Sie wusste nicht wie viel Zeit vergangen war, seit sie das zweite Mal an diesem Tag richtig eingeschlafen war, aber sie fühlte sich deutlich besser. Auch wenn sie nicht die Menge an Schlaf bekommen hatte, die sie eigentlich benötigte, hatte es enorm geholfen. Die Albträume waren zwar immer noch da, aber sie waren diesmal nicht so schlimm gewesen und hätte sich ihre Blase nicht irgendwann gemeldet, wäre sie sicher auch noch länger so sitzen geblieben. Mehr widerwillig löste sich Akira aus ihrer Position, setzte sich auf und rieb sich die Augen. Kai, der so ruhig geatmet hatte, dass sie sicher war er würde selber schlafen, sah auf und beobachtete sie. Erst, als sich das Mädchen nach ein paar Sekunden gesammelt und die Augen geöffnet hatte, bemerkte sie seinen Blick. Beide blieben stumm und Akira wägte ab, ob sie etwas sagen sollte oder nicht, wurde jedoch dabei unterbrochen.

“Endlich wieder wach, ihr zwei Schlafmützen?” Hilary stand grinsend im Eingang und als die Schwarzhaarige verstand, dass das andere Mädchen sie beide so gesehen haben muss, versuchte sie die aufkommende Röte im Gesicht hinter ihren Haaren zu verstecken. Darüber hatte sie natürlich vorhin nicht nachgedacht, als sie seinem Drängen nachgegeben hatte, aber dass Kai selbst kein Problem damit zu haben schien, da er Hilary nur wortlos zunickte, quittierte ihre Mitte mit dem altbekannten Kribbeln. Am liebsten würde sie doch jetzt das Gespräch mit ihm suchen, aber sie wusste, dass jetzt nicht die richtige Gelegenheit war, da sie nicht mehr alleine waren. So viel zu ihrem Vorhaben das Ganze auf morgen zu verschieben. Einmal tief einatmend, entfernte sie sich vollends von dem Jungen und stand auf.

“Wir haben das Abendessen vorbereitet, es sollte gleich fertig sein. Max und Kenny sind auch gerade gekommen.”, erklärte die Brünette und beobachtete die beiden immer noch amüsiert.

“Ich dachte die wollten morgen erst wieder kommen.” Akira konnte sich ein leises Lachen nicht verkneifen. Wie es schien konnten sie mittlerweile irgendwie doch alle nicht lange ohne einander.

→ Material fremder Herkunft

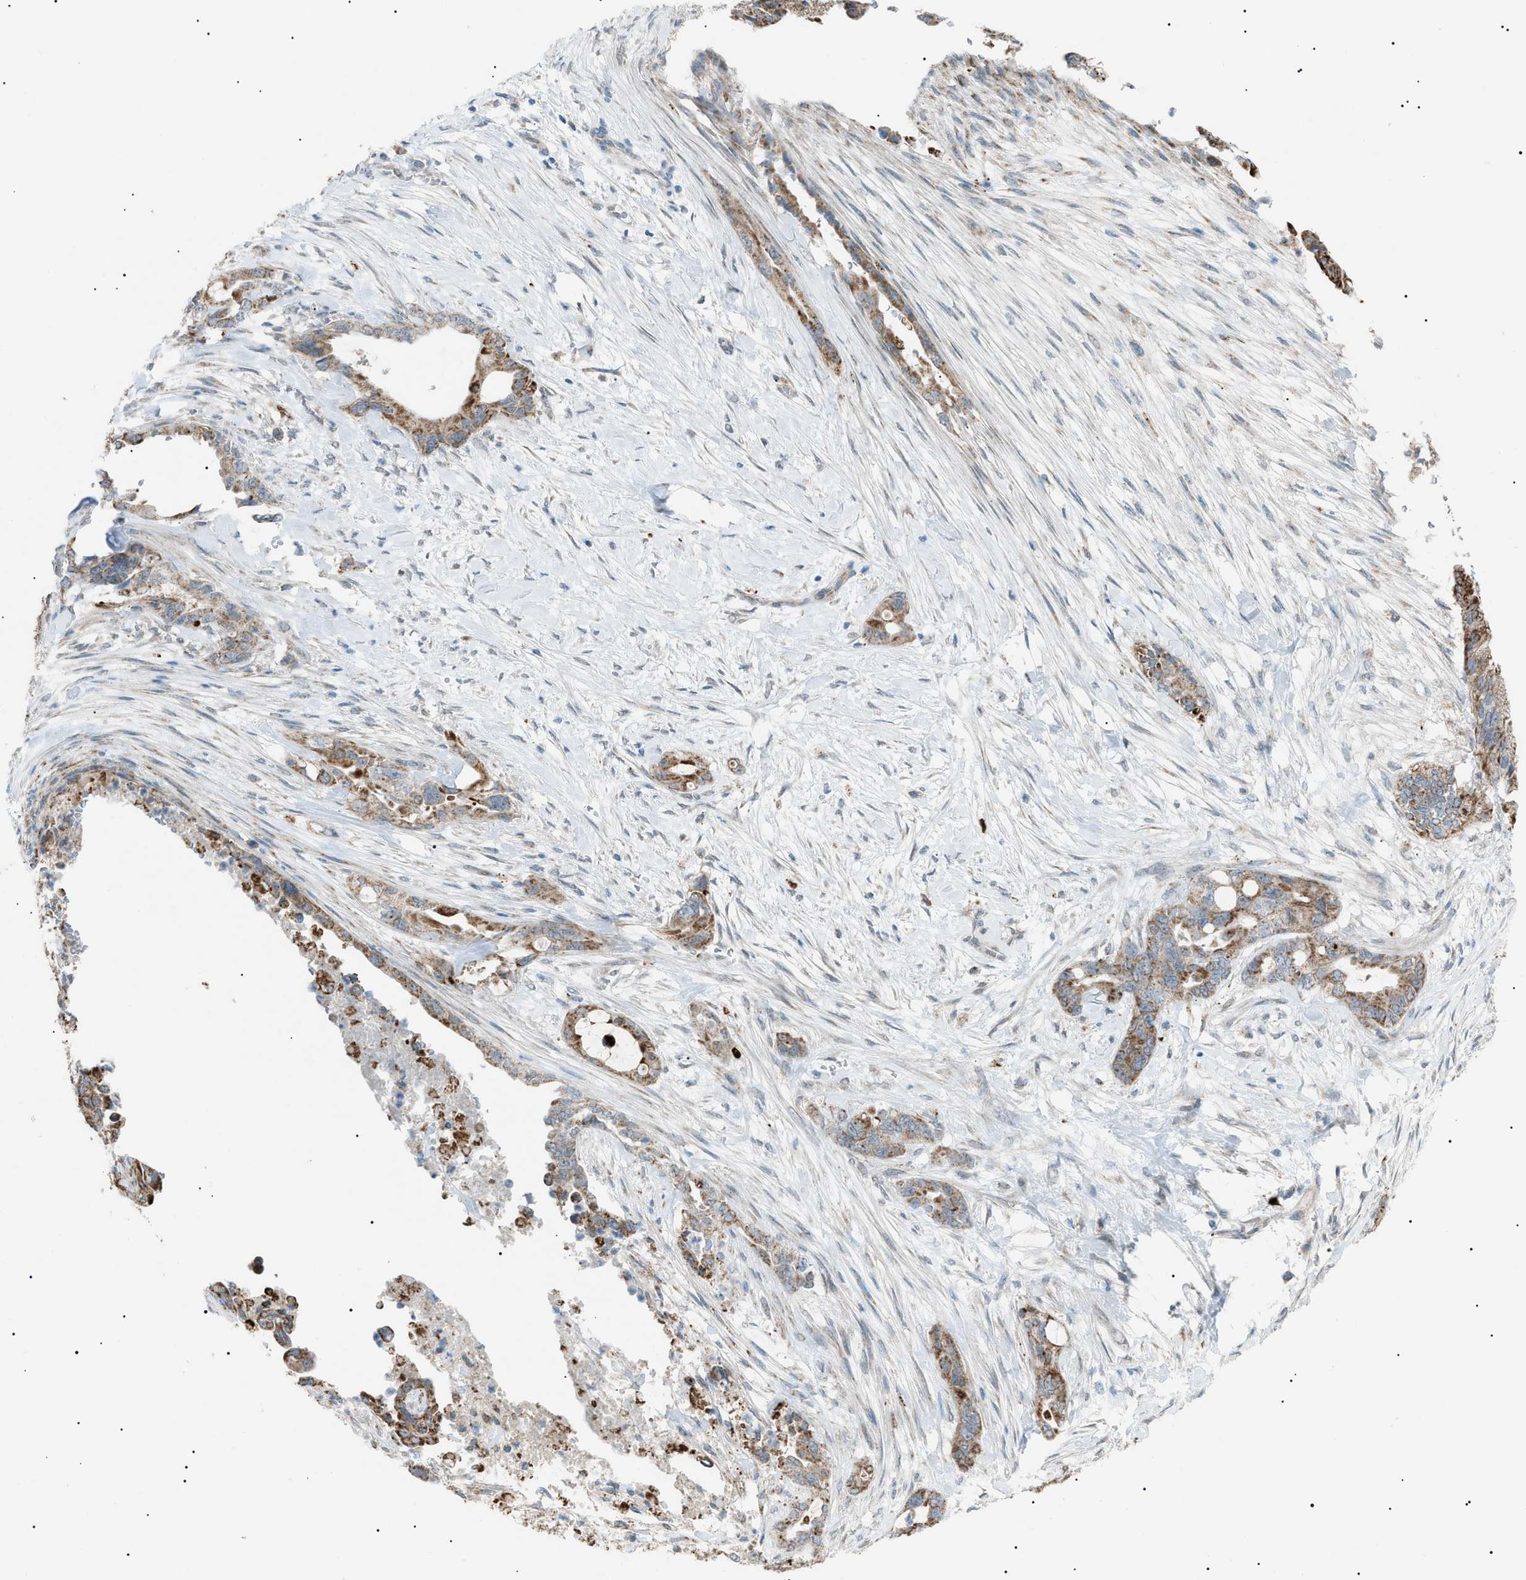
{"staining": {"intensity": "moderate", "quantity": ">75%", "location": "cytoplasmic/membranous"}, "tissue": "pancreatic cancer", "cell_type": "Tumor cells", "image_type": "cancer", "snomed": [{"axis": "morphology", "description": "Adenocarcinoma, NOS"}, {"axis": "topography", "description": "Pancreas"}], "caption": "Immunohistochemical staining of pancreatic cancer (adenocarcinoma) exhibits medium levels of moderate cytoplasmic/membranous staining in approximately >75% of tumor cells.", "gene": "ZNF516", "patient": {"sex": "male", "age": 70}}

Sie überlegte, wenn es schon Zeit für das Abendessen war, muss sie locker vier Stunden geschlummert haben, was sie schon fast beeindruckte.

“Ich war vorhin bei seinem Vater im Laden. Da hatte Max schon gesagt, dass er überlegt heute Abend nochmal vorbei zu schauen.” Kai hatte sich ebenfalls erhoben und stand seitlich hinter Akira. Jetzt wusste sie auch, wohin er eben verschwunden war.

“Scheinbar hat Kenny den gleichen Gedanken gehabt.”, lachte Hilary darauf, ehe sie auf Akiras Schulter deutete.

“Wie ich sehe war der Arzttermin heute Morgen ein voller Erfolg.”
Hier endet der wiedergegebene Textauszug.